## YOUR ASSIGNMENT
Search the entries for the word "eines". Copy every line where it turns up.

Stored data entries
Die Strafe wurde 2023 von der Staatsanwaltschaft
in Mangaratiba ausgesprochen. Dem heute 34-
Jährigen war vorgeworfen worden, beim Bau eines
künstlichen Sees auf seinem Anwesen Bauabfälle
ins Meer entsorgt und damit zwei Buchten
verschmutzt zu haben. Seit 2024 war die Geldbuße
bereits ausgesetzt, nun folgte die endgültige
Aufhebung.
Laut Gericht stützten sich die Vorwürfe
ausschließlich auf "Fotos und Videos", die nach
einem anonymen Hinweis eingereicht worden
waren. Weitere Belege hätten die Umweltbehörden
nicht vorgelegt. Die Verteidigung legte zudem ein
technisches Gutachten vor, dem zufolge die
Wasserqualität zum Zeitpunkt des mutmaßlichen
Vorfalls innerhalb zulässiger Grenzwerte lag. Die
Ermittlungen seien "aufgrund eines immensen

## TASK OUTPUT
Jährigen war vorgeworfen worden, beim Bau eines
Ermittlungen seien "aufgrund eines immensen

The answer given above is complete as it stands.